Shear Properties of Stabilized Loess Using Novel Reactive Magnesia-Bearing Binders

Abstract

Loess stabilization is an effective approach to solve the deformation and subsidence problems in loess areas. Unconsolidated-undrained direct shear tests were conducted to investigate the improving effect of reactive MgO and MgO fly ash on the shear properties of loess, taking into account four major controlling factors, including MgO amount, curing time, moisture content, and compaction degree. Based on the test results, both the cohesion and internal friction angle of solidified loess achieve a peak at 6% MgO or 14-day curing time.
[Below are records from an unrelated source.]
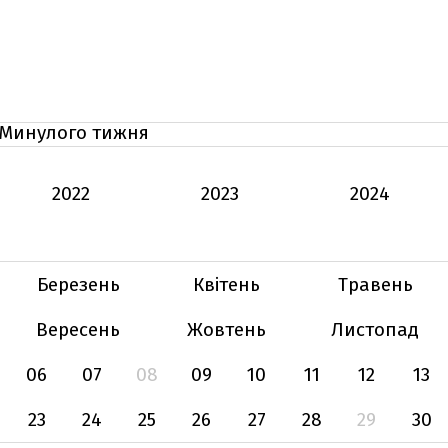
Минулого тижня
2022
2023
2024
Березень
Квітень
Травень
Вересень
Жовтень
Листопад
06
07
08
09
10
11
12
13
23
24
25
26
27
28
29
30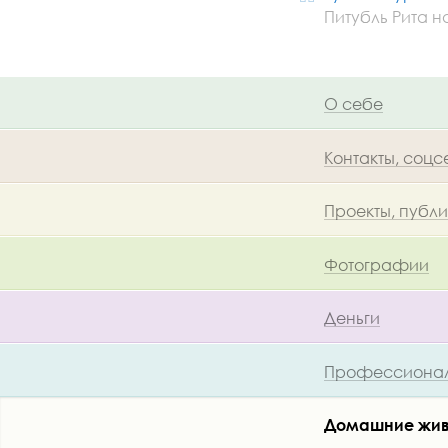
Питубль Рита н
О себе
Контакты, соцс
Проекты, публ
Фотографии
Деньги
Профессионал
Домашние жи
The augment of water content accounts for the enhancement of cohesion before the optimum moisture content is reached, with a drop following afterward, while the friction angle decreases continuously. As the compaction degree grows, the cohesion and friction angle display escalating trends. It is suggested that the following optimum parameters from the viewpoint of shear performance be adopted for construction practices, i.e., 6% MgO content, 14-day curing, optimum water content, and 96% compaction degree. Scanning electron microscopy (SEM), thermogravimetric analysis (TG/DTA), and mercury intrusion porosimetry (MIP) were implemented to explore the microstructure and stabilization mechanisms. The major hydration products of MgO, MgO fly ash, and portland cement–stabilized loess are identified as brucite, magnesium silicate hydrate (M-S-H) plus brucite, and calcium silicate hydrate (C-S-H), respectively. Loess stabilized with reactive MgO-bearing materials has a higher hydration degree and better pore distribution than portland cement–stabilized loess. Reactive MgO and MgO fly ash outperform traditional portland cement (PC) in terms of shear property and microstructure. The MgO fly ash blends elucidate a positive effect on strength gain and decrease in large-size pores.